There are many games that appeal to people of all age groups, but our favorite by far is Dumb-Charades. This stellar game asks for nothing other than enacting the title out. The grandparents are given movie names in Tamil to enact, the children are given children’s books and movies, and a good time is had by all.
Usually, one of us gives the movie name to mime, and that person refrains from guessing the title.
We started off with Disney Pixar titles for the elementary school aged son. I have noticed how boys in that age group generally play the game. Never mind if the movie was called ‘Slumbering Sloths’. If in the movie, there was a 5 second scene showing the sloths thundering against each other and charging, that is what they would mime. Most trying on the audience the whole thing is.
We all suffered in the same keen way when the son started miming. To make matters worse, he said he would select a movie on his own (I will think of a movie in my mind by myself). This meant that there was not a single other person in the room who knew what the movie title was.
I would have liked to capture the whole thing on video, but we were so mystified and desperate to find the real name, that it hardly occurred to any of us to tape the thing. He ran around the living room that had a clunky tea table in the center and tumbled out of sight.
We looked at each other quizzically. Spiderman?
He shook his head, smiled and ran fast around the table again before tumbling out of sight.
No! He looked crestfallen that his superb miming was getting him nowhere. He pointed at his chest and ran fast and tumbled again. If not for the carpet, the child might’ve hurt himself. Usually, his sister comes to our rescue for the pair of them flit between each other’s imaginary worlds quite easily, but this time she too looked perplexed.
“Try something different this time.”, she told him. He perked up at this suggestion and ran around the table once again and tumbled thrice before sitting up beaming.
The psyche of the group by this time was worth noting. The actor was fatigued and wondering whether the audience, much as he loved them, had any dramatic sense at all. Might a few broad hints help to prod the dim group along?
The spot under the table looked spotless now, and we were no closer to guessing the movie name. The audience was insistent on not letting Superheroes rest. Superman, Spiderman, Captain America, Batman, Transformers, Flash (from Incredibles) had all come and gone.
“No Superheroes!”, he said finally speaking up, and thus leaving us completely clueless. With superheroes, there was a chance we could find the right fellow eventually, but this was like being told there are no oases in the desert. None.
We looked imploringly at the daughter, and she finally asked him to confide the title in her, so she could help him out. Clearly, we weren’t quite up to par in the brain department. He agreed, pulled her out of the room in exaggerated gestures, and told her the title. She came back laughing to split, and said she was going to have some more fun watching us figure this one out, now that she knew how easy it was.
You think you’d get a break given all that we do for these children. I gave her a disappointed look, and she said, ‘Believe me, you will like my sense of humor once you find out the name of the movie.”
After 2 more attempts, she relented seeing the looks of dumb anguish on our faces, and told him, “Bobbicles, do what we talked about inside.”
The little fellow looked stung. “But, I told you! They don’t do that in the movies.”

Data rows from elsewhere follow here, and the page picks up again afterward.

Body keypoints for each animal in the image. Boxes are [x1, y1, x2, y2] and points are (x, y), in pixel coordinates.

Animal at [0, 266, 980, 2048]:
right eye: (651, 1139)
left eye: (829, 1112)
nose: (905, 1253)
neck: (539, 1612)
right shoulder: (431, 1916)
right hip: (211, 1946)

“I know, I know. But they may guess the actual word at least even if they do not do that in the movies.”
“Fine! “, said the artiste making it plain that he usually did not dilute his high standards for the sake of the audience, but was doing so this time. .

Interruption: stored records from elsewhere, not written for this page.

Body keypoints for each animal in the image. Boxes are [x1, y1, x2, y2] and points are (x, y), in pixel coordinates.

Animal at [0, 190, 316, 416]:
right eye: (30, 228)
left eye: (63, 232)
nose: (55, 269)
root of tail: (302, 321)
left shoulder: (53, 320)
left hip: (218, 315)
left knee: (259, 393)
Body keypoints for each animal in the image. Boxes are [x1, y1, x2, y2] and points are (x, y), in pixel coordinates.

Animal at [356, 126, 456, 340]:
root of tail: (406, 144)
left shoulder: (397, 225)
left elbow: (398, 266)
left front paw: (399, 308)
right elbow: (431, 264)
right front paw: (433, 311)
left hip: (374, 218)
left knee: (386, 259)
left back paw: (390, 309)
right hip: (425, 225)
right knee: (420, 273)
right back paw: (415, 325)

He put on a face that showed so much disappointment that we felt quite cowed. Finally, he used his hands to mime a steering wheel of a car.
“Cars!” we yelled.
“No!” he said.
The daughter was clutching her sides and cackling with laughter and said, “Stop! Stop! It is Cars….but what Cars?”
YES! said the little fellow wiping his brow.
We asked him why he simply did not show the steering wheel to start with, to which he said, “But in the Cars movies, they don’t use the steering wheels to drive! They just drive. I was showing you how Lightning McQueen races around the track, and then has an akiscent (accident) and tumbles! Amma – you should know that. Remember you said, Oh! Poor Lightning! when we were watching the movie?”
He showed us his Mappy face, which is a sort of grimace containing both mad and happy expressions rolled into one. I took my reprimand with grace, high-fived the fellow and instituted a new rule: One cannot think of their own titles to mime. At least one other person in the room should be able to help if need be.
“Madagascar”, I whispered to the daughter when it was her turn. Laughing at us for Cars 3 are we? That should fix her.
“Oh come on! I expected Appa to give me something like that. Not you!” she said pulling an emotional toss with ease.
She tried waddling like Penguins and everyone shouted ‘Emperor Penguins!” to which she glared and showed, “1 word!”
Finally, she split the word into 3 portions:
For the 3rd part, she pointed to her brother, ran around the table and tried tumbling out of sight.
Cars! The triumphant audience yelled.
Mimed a fart for gas (really sometimes I wish these children would be a tad bit more classy)
Her brother’s mappy (mad+happy) face
Car & Gas indeed!
“No more Oscar nominations tonight!” we said. I don’t think we could have handled anymore.